Write out the lines below word for word, starting at the first line of the records and ending with the line that contains "genus: Viola".

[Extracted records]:
- - -
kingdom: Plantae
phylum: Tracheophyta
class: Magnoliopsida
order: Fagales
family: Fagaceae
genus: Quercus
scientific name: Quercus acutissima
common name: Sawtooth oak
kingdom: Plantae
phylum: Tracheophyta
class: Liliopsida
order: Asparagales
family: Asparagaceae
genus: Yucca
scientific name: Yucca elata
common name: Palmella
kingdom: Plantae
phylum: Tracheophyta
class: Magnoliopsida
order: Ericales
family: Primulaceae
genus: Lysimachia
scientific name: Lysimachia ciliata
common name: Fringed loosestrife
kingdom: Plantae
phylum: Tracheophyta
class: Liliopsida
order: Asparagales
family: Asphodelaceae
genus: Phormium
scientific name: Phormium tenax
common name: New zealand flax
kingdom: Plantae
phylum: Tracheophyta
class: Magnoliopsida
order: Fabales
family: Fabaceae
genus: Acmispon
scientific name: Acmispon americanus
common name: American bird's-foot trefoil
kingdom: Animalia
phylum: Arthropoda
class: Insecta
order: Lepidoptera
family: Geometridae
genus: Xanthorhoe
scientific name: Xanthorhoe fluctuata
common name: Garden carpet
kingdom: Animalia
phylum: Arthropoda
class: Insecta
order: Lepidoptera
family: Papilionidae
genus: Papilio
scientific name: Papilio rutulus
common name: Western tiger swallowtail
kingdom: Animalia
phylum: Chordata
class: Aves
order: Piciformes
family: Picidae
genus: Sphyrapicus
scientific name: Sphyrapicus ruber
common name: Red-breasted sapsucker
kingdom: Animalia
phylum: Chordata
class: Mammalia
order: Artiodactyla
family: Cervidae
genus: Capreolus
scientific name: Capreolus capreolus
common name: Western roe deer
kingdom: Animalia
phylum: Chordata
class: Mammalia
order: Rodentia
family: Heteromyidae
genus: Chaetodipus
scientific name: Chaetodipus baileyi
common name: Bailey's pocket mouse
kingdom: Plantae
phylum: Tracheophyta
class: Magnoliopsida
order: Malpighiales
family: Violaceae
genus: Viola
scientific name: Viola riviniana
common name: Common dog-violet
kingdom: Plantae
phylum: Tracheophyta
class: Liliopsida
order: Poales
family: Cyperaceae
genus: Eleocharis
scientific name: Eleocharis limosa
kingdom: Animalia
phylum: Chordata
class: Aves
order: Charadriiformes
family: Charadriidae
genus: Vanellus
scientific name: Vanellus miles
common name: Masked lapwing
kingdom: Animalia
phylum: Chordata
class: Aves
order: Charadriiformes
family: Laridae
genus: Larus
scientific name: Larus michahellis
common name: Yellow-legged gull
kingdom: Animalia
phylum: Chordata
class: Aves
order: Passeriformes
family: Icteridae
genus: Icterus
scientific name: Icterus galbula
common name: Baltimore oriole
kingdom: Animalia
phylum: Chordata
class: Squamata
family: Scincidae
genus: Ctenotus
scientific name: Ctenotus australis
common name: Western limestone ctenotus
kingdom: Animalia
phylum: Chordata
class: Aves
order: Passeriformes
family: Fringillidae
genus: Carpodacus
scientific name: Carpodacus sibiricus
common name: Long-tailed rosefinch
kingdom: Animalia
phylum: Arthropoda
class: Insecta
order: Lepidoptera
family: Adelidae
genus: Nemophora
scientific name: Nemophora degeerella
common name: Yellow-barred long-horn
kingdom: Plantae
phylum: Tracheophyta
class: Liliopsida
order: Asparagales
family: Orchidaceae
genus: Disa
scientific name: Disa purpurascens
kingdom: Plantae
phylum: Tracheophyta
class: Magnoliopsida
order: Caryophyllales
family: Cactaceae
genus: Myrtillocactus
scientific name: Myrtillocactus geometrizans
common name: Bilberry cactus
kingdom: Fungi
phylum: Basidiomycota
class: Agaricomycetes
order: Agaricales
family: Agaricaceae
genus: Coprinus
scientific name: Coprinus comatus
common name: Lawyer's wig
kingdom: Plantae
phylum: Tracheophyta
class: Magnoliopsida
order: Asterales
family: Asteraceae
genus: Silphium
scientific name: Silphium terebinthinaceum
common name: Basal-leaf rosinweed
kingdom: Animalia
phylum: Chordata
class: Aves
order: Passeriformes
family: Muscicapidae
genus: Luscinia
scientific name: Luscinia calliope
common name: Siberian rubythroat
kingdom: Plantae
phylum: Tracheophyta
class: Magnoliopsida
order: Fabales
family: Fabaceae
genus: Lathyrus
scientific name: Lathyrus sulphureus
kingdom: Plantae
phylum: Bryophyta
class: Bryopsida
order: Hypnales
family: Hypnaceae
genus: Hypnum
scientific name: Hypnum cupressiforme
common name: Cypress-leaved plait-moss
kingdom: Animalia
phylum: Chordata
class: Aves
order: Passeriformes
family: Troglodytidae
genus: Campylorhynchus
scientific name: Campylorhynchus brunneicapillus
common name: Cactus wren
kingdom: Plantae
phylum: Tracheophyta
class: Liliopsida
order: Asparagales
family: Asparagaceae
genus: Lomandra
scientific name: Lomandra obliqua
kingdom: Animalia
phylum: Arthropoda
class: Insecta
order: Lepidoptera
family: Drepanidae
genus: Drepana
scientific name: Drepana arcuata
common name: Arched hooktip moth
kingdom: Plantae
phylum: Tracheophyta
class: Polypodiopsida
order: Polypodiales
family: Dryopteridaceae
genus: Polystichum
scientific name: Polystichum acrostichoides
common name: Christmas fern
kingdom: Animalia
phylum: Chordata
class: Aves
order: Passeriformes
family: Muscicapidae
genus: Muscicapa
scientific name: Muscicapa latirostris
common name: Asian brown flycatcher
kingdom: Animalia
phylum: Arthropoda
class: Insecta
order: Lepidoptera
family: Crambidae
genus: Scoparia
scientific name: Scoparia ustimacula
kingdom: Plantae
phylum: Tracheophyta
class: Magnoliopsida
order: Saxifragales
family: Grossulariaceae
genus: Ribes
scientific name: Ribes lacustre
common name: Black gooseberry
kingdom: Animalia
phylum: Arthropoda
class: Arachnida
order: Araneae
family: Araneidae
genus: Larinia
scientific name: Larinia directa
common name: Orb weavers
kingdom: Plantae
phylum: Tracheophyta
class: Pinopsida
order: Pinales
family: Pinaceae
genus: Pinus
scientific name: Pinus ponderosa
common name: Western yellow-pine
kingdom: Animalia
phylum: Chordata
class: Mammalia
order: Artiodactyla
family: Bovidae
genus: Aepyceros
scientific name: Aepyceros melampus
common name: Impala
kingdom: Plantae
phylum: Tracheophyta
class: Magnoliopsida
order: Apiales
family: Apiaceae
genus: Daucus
- - -
[Result]:
kingdom: Plantae
phylum: Tracheophyta
class: Magnoliopsida
order: Fagales
family: Fagaceae
genus: Quercus
scientific name: Quercus acutissima
common name: Sawtooth oak
kingdom: Plantae
phylum: Tracheophyta
class: Liliopsida
order: Asparagales
family: Asparagaceae
genus: Yucca
scientific name: Yucca elata
common name: Palmella
kingdom: Plantae
phylum: Tracheophyta
class: Magnoliopsida
order: Ericales
family: Primulaceae
genus: Lysimachia
scientific name: Lysimachia ciliata
common name: Fringed loosestrife
kingdom: Plantae
phylum: Tracheophyta
class: Liliopsida
order: Asparagales
family: Asphodelaceae
genus: Phormium
scientific name: Phormium tenax
common name: New zealand flax
kingdom: Plantae
phylum: Tracheophyta
class: Magnoliopsida
order: Fabales
family: Fabaceae
genus: Acmispon
scientific name: Acmispon americanus
common name: American bird's-foot trefoil
kingdom: Animalia
phylum: Arthropoda
class: Insecta
order: Lepidoptera
family: Geometridae
genus: Xanthorhoe
scientific name: Xanthorhoe fluctuata
common name: Garden carpet
kingdom: Animalia
phylum: Arthropoda
class: Insecta
order: Lepidoptera
family: Papilionidae
genus: Papilio
scientific name: Papilio rutulus
common name: Western tiger swallowtail
kingdom: Animalia
phylum: Chordata
class: Aves
order: Piciformes
family: Picidae
genus: Sphyrapicus
scientific name: Sphyrapicus ruber
common name: Red-breasted sapsucker
kingdom: Animalia
phylum: Chordata
class: Mammalia
order: Artiodactyla
family: Cervidae
genus: Capreolus
scientific name: Capreolus capreolus
common name: Western roe deer
kingdom: Animalia
phylum: Chordata
class: Mammalia
order: Rodentia
family: Heteromyidae
genus: Chaetodipus
scientific name: Chaetodipus baileyi
common name: Bailey's pocket mouse
kingdom: Plantae
phylum: Tracheophyta
class: Magnoliopsida
order: Malpighiales
family: Violaceae
genus: Viola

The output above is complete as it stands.